• _RECORDS FOR THIS TASK_
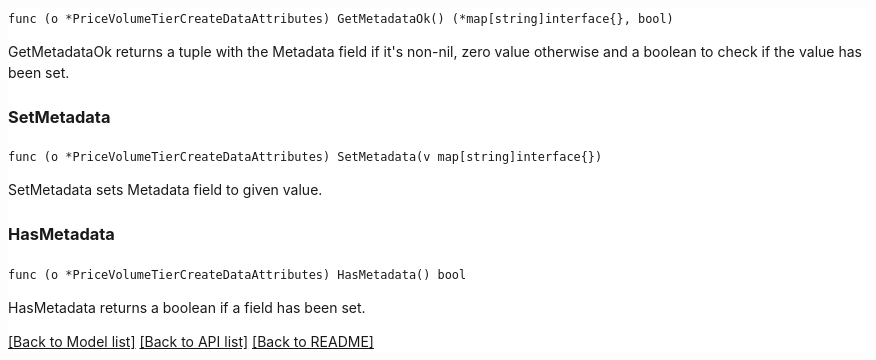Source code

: `func (o *PriceVolumeTierCreateDataAttributes) GetMetadataOk() (*map[string]interface{}, bool)`

GetMetadataOk returns a tuple with the Metadata field if it's non-nil, zero value otherwise
and a boolean to check if the value has been set.

### SetMetadata

`func (o *PriceVolumeTierCreateDataAttributes) SetMetadata(v map[string]interface{})`

SetMetadata sets Metadata field to given value.

### HasMetadata

`func (o *PriceVolumeTierCreateDataAttributes) HasMetadata() bool`

HasMetadata returns a boolean if a field has been set.


[[Back to Model list]](../README.md#documentation-for-models) [[Back to API list]](../README.md#documentation-for-api-endpoints) [[Back to README]](../README.md)


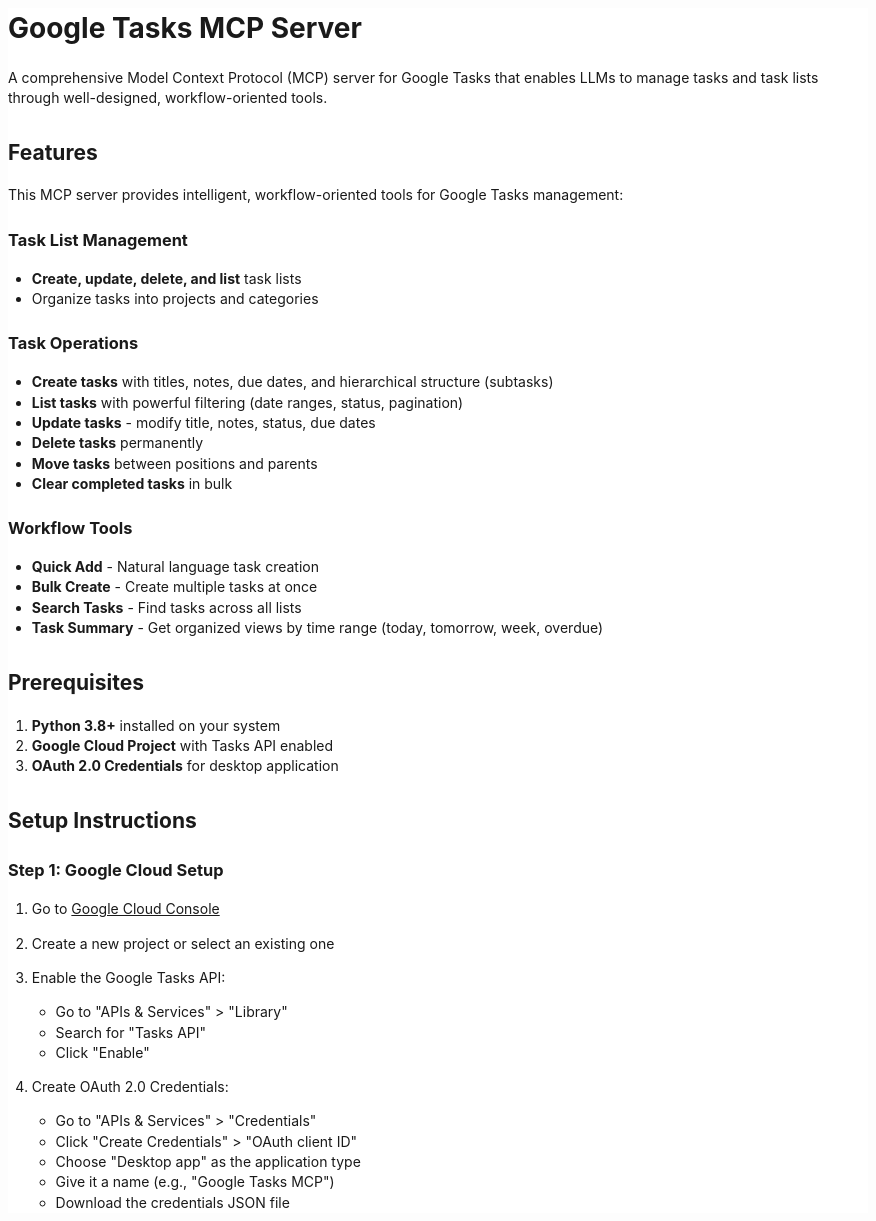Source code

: # Google Tasks MCP Server

A comprehensive Model Context Protocol (MCP) server for Google Tasks that enables LLMs to manage tasks and task lists through well-designed, workflow-oriented tools.

## Features

This MCP server provides intelligent, workflow-oriented tools for Google Tasks management:

### Task List Management

- **Create, update, delete, and list** task lists
- Organize tasks into projects and categories

### Task Operations

- **Create tasks** with titles, notes, due dates, and hierarchical structure (subtasks)
- **List tasks** with powerful filtering (date ranges, status, pagination)
- **Update tasks** - modify title, notes, status, due dates
- **Delete tasks** permanently
- **Move tasks** between positions and parents
- **Clear completed tasks** in bulk

### Workflow Tools

- **Quick Add** - Natural language task creation
- **Bulk Create** - Create multiple tasks at once
- **Search Tasks** - Find tasks across all lists
- **Task Summary** - Get organized views by time range (today, tomorrow, week, overdue)

## Prerequisites

1. **Python 3.8+** installed on your system
2. **Google Cloud Project** with Tasks API enabled
3. **OAuth 2.0 Credentials** for desktop application

## Setup Instructions

### Step 1: Google Cloud Setup

1. Go to [Google Cloud Console](https://console.cloud.google.com/)
2. Create a new project or select an existing one
3. Enable the Google Tasks API:

   - Go to "APIs & Services" > "Library"
   - Search for "Tasks API"
   - Click "Enable"

4. Create OAuth 2.0 Credentials:

   - Go to "APIs & Services" > "Credentials"
   - Click "Create Credentials" > "OAuth client ID"
   - Choose "Desktop app" as the application type
   - Give it a name (e.g., "Google Tasks MCP")
   - Download the credentials JSON file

• _HOW TO COMPLETE THIS TASK_
All the records need to be printed again exactly as written, though without their pictures.

• _RESULT_
Source code

: `func (o *PriceVolumeTierCreateDataAttributes) GetMetadataOk() (*map[string]interface{}, bool)`

GetMetadataOk returns a tuple with the Metadata field if it's non-nil, zero value otherwise
and a boolean to check if the value has been set.

### SetMetadata

`func (o *PriceVolumeTierCreateDataAttributes) SetMetadata(v map[string]interface{})`

SetMetadata sets Metadata field to given value.

### HasMetadata

`func (o *PriceVolumeTierCreateDataAttributes) HasMetadata() bool`

HasMetadata returns a boolean if a field has been set.


[[Back to Model list]](../README.md#documentation-for-models) [[Back to API list]](../README.md#documentation-for-api-endpoints) [[Back to README]](../README.md)


Source code

: # Google Tasks MCP Server

A comprehensive Model Context Protocol (MCP) server for Google Tasks that enables LLMs to manage tasks and task lists through well-designed, workflow-oriented tools.

## Features

This MCP server provides intelligent, workflow-oriented tools for Google Tasks management:

### Task List Management

- **Create, update, delete, and list** task lists
- Organize tasks into projects and categories

### Task Operations

- **Create tasks** with titles, notes, due dates, and hierarchical structure (subtasks)
- **List tasks** with powerful filtering (date ranges, status, pagination)
- **Update tasks** - modify title, notes, status, due dates
- **Delete tasks** permanently
- **Move tasks** between positions and parents
- **Clear completed tasks** in bulk

### Workflow Tools

- **Quick Add** - Natural language task creation
- **Bulk Create** - Create multiple tasks at once
- **Search Tasks** - Find tasks across all lists
- **Task Summary** - Get organized views by time range (today, tomorrow, week, overdue)

## Prerequisites

1. **Python 3.8+** installed on your system
2. **Google Cloud Project** with Tasks API enabled
3. **OAuth 2.0 Credentials** for desktop application

## Setup Instructions

### Step 1: Google Cloud Setup

1. Go to [Google Cloud Console](https://console.cloud.google.com/)
2. Create a new project or select an existing one
3. Enable the Google Tasks API:

   - Go to "APIs & Services" > "Library"
   - Search for "Tasks API"
   - Click "Enable"

4. Create OAuth 2.0 Credentials:

   - Go to "APIs & Services" > "Credentials"
   - Click "Create Credentials" > "OAuth client ID"
   - Choose "Desktop app" as the application type
   - Give it a name (e.g., "Google Tasks MCP")
   - Download the credentials JSON file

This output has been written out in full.